For many fans of the bigger English teams, this concern with authenticity is often an expression of anxiety about their own club in the era of foreign ownership and the "pricing-out of working-class fans": the number of "plastics" or "tourists" at Old Trafford and Anfield, the role of petro-dollars at Chelsea and Manchester City. Arsenal is a convenient outlet for this unease: the game is being destroyed by global forces so surely the most cosmopolitan club must take much of the blame. That its owners are now American plutocrats rather than the scions of old English banking families is seen as evidence of the club's loss of its soul, like its move from the marble halls of Highbury to the Emirates Stadium, even though the club in the wider social sense has never been simply a reflection of its owners or its location (again, see Norris and the move from Plumstead's Manor Ground), and even though other big clubs have seen even more dramatic changes in ownership and ground.
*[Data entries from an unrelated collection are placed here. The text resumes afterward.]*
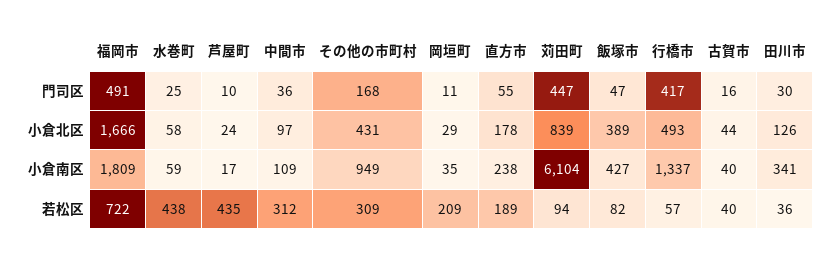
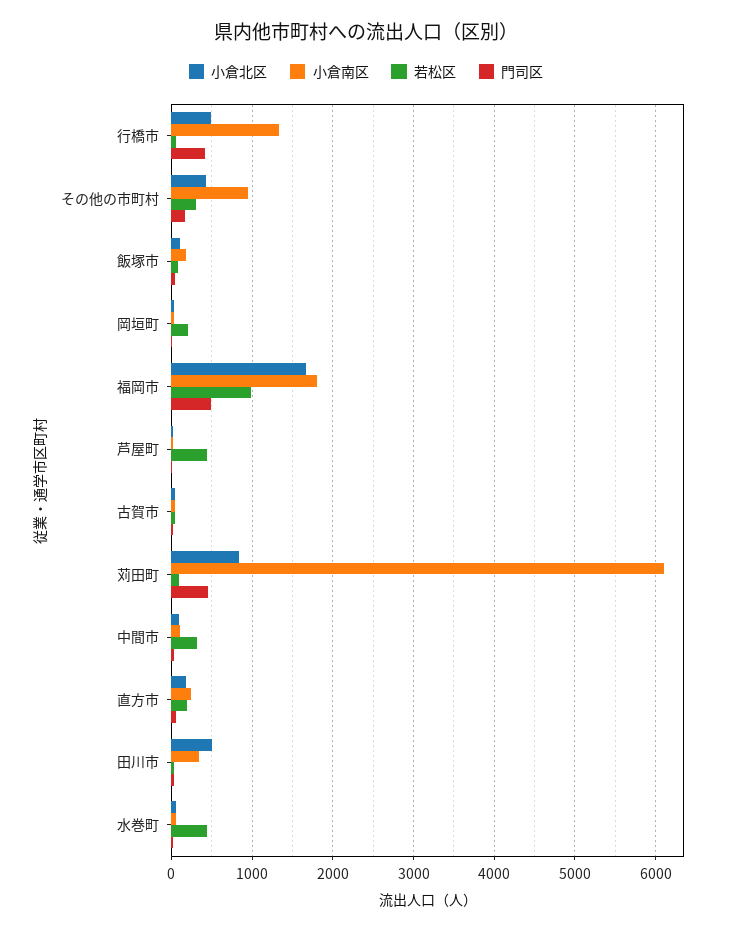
小倉北区, 飯塚市: 389 -> 100
小倉北区, 田川市: 126 -> 500
小倉南区, 飯塚市: 427 -> 200
若松区, 福岡市: 722 -> 1000

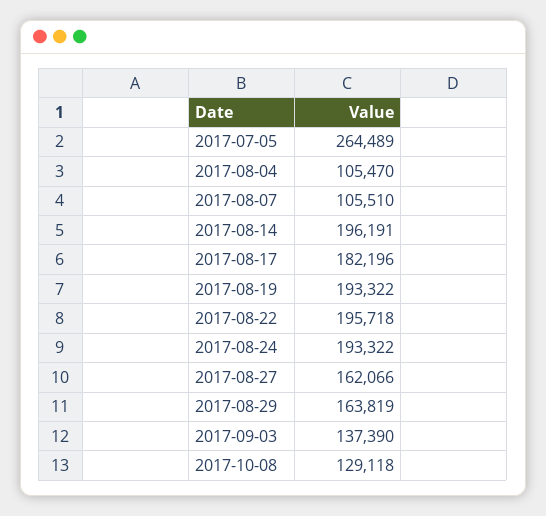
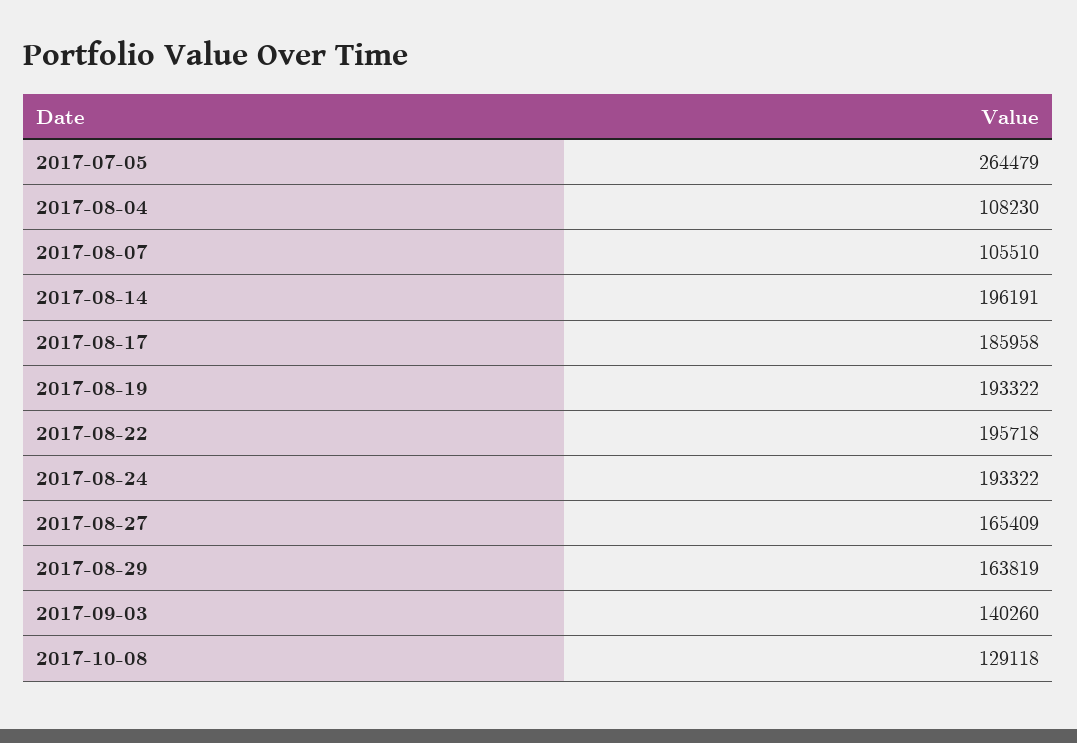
2017-07-05: 264489 -> 264479
2017-08-04: 105470 -> 108230
2017-08-17: 182196 -> 185958
2017-08-27: 162066 -> 165409
2017-09-03: 137390 -> 140260

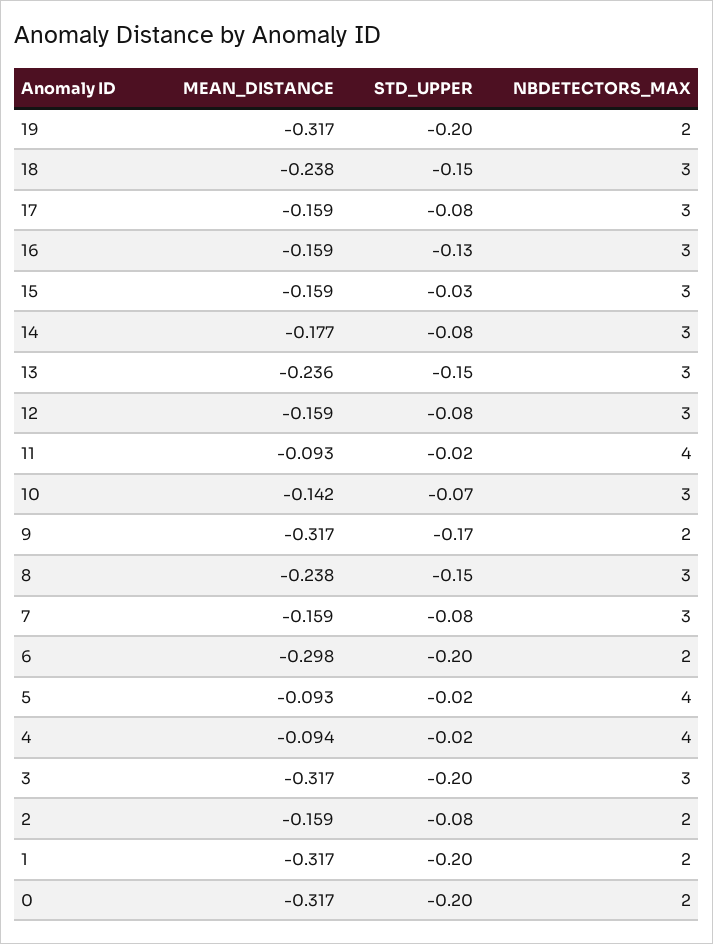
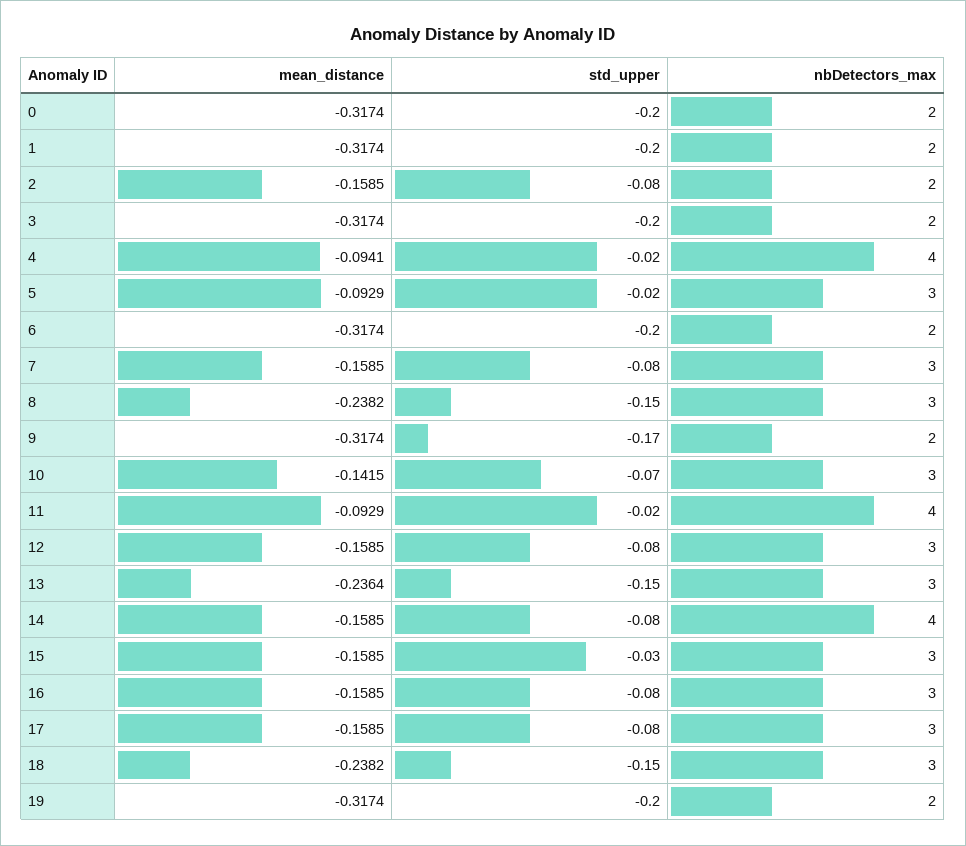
STD_UPPER, 16: -0.13 -> -0.08
MEAN_DISTANCE, 14: -0.177 -> -0.1585
NBDETECTORS_MAX, 14: 3 -> 4
MEAN_DISTANCE, 6: -0.298 -> -0.3174
NBDETECTORS_MAX, 5: 4 -> 3
NBDETECTORS_MAX, 3: 3 -> 2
The stylistic criticism of Arsenal is tied up with the claim that the team will always fall short: that there is something missing because the club is inauthentic. Thus even the Invincibles failed to win the Champions League, while the 2006 vintage couldn't hold a lead against Barcelona when down to 10 men (had Arsenal grimly hung on and won the game, the criticism would have been both "boring" and "lucky"). Finishing second in the Premier League for three seasons running was put down to "bottling" rather than the vagaries of competition, still less the advantages enjoyed by a team led by Pep Guardiola, the most successful manager of the modern era in Europe. It has been amusing to see the Catalan, who was often dismissed as a "bald fraud" by the fans of Liverpool and Manchester United, now being eulogised by those same fans in his final season precisely because they hoped he would once more edge past a nervous Arsenal in the final stretch.

The tale of Arsenal's season is simply told. They won 29 points over the first 12 games, then 27 over the next 13 and 29 over the final 13. In other words, they were consistent. The final lap of 5 games saw Arsenal win all of them, while City could only manage 2 wins and 2 draws. But nobody is about to say that City bottled it. Arsenal finished 7 points ahead of City largely because Guardiola's team have been sub-par for two seasons now. They won with 91 points in 2024, beating Arsenal by 2, but then recorded 71 and 78 points in 2025 and 2026 respectively. Arguably, Arsenal should have won last season, and would have done had they repeated their 2023-24 performance. What cost them was drawing 14 games. In short, an Arsenal title win has been imminent for some time, both because of Manchester City's relative decline and because nobody else was coming through (Liverpool's troubles this season reinforce the point and it's likely that Manchester United won't get near the title until they replace their entire defence, no matter how many plaudits Bruno Fernandes wins).

Arsenal fans can look forward with confidence. Arsene Wenger was intermittently successful, but always against the odds: first the generational talent of Alex Ferguson and Manchester United's wealth; then Chelsea's new-found wealth and ruthlessness; finally the financial constraints of the new stadium debt. Arteta doesn't face similar headwinds domestically, at least not yet, which means the club can realistically plan for more success over the next 5 years. Likewise, what the European campaign showed was that Arsenal can compete at the very highest level and, with a bit of luck, may yet pick up the big-eared pot. For some pundits, this is as a good as it gets. As Jonathan Liew put it, "What if this is a club already operating at 105% of their capacity?", as if it was about to blow a gasket, a variation of the usual trope of Arsenal falling to pieces at the sharp end of the season. But if the response by the fanbase is any guide, it looks like Arsenal still have plenty of headroom for growth in popularity and therefore revenue and that, allied to a realistically ambitious ownership (Spurs and West Ham take note), means they haven't topped-out yet. And it is the fear of that possibility that informs the negativity of the football press and the angst of so many other English fans.